The two aircraft will be deployed immediately to new routes, and also to increase frequency on those already started.
Passenger traffic to boost the economy
The revival of the brand, orginally founded by dictator Idi Amin in 1977 but grounded in 2001 amid financial difficulties, is aimed at capitalizing on opportunities in agriculture, minerals, tourism and oil and gas sectors, said Monica Ntege Azuba, Uganda’s minister of works and transport.
Recent years have seen growing international interest in Uganda as a vacation destination with travelers drawn by beautiful national parks, beach resorts and wildlife such as rare mountain gorillas.

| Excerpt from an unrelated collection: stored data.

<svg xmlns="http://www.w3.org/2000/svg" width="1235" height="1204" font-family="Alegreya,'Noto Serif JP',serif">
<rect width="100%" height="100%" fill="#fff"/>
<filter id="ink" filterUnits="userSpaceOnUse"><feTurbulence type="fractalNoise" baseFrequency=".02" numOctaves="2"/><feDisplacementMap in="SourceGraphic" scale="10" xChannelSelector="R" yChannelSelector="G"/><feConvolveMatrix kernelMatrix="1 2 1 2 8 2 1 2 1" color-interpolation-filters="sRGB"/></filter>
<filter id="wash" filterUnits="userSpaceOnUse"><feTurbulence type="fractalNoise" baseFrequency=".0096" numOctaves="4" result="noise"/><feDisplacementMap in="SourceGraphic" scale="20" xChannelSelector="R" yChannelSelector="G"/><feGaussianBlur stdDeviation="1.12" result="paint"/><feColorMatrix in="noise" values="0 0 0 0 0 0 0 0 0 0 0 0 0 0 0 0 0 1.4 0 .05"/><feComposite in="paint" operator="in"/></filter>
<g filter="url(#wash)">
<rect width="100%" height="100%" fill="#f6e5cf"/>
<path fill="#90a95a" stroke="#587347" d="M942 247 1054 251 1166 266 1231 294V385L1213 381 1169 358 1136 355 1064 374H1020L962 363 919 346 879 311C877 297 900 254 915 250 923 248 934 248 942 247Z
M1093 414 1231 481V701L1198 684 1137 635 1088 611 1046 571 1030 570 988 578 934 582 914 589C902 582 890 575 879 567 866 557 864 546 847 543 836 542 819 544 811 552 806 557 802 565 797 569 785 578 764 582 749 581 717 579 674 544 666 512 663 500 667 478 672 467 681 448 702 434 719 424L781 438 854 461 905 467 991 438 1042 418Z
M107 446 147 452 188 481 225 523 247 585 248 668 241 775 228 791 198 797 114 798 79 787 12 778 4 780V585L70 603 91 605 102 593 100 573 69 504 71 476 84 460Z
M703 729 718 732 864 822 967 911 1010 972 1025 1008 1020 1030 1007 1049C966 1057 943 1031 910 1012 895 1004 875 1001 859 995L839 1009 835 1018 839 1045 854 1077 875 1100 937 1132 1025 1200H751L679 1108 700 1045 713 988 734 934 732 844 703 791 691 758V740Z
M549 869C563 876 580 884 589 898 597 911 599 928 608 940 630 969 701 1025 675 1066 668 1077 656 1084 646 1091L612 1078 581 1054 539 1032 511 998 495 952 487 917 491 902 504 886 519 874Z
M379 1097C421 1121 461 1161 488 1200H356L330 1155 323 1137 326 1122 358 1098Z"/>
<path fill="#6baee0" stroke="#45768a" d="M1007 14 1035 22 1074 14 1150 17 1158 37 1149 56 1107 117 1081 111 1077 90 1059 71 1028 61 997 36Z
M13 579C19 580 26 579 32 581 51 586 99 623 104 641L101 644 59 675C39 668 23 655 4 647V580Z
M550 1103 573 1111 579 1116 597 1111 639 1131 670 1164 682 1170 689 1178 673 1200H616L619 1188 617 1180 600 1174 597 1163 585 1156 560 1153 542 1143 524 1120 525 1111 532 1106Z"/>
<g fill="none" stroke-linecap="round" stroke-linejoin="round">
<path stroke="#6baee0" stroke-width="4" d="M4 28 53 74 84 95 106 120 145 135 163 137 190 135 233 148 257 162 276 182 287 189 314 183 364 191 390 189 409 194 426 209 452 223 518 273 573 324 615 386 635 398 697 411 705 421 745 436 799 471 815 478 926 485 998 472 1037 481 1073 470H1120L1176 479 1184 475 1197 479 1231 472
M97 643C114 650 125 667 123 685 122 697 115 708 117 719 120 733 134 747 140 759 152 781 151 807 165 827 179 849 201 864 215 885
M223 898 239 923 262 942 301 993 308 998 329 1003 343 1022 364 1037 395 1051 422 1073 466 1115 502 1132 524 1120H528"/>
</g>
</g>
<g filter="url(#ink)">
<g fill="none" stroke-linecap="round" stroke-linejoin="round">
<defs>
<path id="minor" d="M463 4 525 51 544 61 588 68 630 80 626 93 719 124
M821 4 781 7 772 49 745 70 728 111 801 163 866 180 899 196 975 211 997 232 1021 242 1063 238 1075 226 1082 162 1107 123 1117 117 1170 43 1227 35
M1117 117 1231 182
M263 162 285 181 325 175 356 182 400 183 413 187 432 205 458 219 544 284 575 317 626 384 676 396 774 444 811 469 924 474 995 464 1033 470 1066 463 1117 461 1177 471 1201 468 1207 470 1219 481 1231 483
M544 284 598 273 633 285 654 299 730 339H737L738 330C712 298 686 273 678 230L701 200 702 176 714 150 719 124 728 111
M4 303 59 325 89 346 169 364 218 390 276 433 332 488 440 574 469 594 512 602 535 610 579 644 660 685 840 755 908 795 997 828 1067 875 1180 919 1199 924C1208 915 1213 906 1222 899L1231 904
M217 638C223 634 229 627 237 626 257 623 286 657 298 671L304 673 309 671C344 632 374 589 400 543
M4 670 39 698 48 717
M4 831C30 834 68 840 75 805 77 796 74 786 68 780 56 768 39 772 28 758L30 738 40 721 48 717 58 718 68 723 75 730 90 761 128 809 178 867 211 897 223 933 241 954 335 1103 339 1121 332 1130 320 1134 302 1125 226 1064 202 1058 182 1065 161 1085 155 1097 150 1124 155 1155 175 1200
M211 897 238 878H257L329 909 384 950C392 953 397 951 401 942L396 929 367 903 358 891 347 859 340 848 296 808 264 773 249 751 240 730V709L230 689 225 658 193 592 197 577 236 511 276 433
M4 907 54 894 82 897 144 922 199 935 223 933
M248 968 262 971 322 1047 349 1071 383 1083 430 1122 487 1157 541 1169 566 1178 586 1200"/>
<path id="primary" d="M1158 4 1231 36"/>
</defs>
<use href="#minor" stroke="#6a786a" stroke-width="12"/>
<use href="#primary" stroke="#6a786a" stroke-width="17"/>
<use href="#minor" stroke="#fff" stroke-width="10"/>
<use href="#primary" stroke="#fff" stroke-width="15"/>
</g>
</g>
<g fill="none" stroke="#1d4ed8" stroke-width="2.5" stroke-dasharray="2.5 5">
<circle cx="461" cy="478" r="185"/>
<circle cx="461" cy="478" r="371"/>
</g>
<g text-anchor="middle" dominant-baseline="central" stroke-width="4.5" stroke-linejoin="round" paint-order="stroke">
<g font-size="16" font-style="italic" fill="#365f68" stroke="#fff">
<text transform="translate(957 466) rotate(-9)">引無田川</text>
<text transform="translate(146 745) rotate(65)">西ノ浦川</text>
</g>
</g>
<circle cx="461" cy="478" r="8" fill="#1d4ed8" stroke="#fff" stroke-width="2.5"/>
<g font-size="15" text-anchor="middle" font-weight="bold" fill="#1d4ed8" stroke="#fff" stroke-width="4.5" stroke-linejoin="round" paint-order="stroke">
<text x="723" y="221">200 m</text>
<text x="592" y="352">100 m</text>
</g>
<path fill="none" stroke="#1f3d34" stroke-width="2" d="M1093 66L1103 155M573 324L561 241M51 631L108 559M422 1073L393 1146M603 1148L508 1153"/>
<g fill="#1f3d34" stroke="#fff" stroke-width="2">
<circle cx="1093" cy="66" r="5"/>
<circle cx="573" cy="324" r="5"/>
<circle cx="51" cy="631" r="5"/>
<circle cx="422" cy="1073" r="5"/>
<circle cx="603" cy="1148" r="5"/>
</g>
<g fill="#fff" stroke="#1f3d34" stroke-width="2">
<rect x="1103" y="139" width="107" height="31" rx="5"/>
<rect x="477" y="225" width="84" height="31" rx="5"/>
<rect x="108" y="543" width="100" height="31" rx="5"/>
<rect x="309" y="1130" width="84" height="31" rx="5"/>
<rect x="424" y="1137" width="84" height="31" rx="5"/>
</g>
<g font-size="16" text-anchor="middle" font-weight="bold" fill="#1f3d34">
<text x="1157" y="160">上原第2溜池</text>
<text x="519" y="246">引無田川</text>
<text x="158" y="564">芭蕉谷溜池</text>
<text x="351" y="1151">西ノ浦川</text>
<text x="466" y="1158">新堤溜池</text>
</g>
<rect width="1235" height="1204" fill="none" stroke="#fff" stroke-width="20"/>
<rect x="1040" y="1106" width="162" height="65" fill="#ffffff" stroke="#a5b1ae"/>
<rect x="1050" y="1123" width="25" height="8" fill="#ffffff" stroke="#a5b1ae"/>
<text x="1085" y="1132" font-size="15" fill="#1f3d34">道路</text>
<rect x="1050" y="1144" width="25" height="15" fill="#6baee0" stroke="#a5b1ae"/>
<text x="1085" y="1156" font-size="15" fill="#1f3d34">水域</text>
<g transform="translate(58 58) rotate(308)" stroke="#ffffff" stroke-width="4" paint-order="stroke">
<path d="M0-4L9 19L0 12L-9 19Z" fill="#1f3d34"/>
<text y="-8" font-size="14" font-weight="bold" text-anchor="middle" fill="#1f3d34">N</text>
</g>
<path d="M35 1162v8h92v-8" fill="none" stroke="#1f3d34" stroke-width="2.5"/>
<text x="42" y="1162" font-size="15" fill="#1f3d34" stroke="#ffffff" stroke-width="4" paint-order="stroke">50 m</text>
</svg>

Increased passenger traffic at the country’s Entebbe International Airport will contribute to the country’s national economy, Vianney Luggya of the Uganda Civil Aviation Authority said.
Luggya said Entebbe’s 1.85 million annual passengers could rise to match the 7 million experienced by Jomo Kenyatta International Airport in Kenya.
“This is largely attributed to the fact that they have a national airline,” he said. “Airports like Jomo Kenyatta International Airport earn a lot of foreign exchange from transit passengers.”
Uganda Airlines flew to eight destinations and had a fleet of 15 aircraft at the time of its closure in 2001 when a more than a decade of financial difficulties resulted in its liquidation.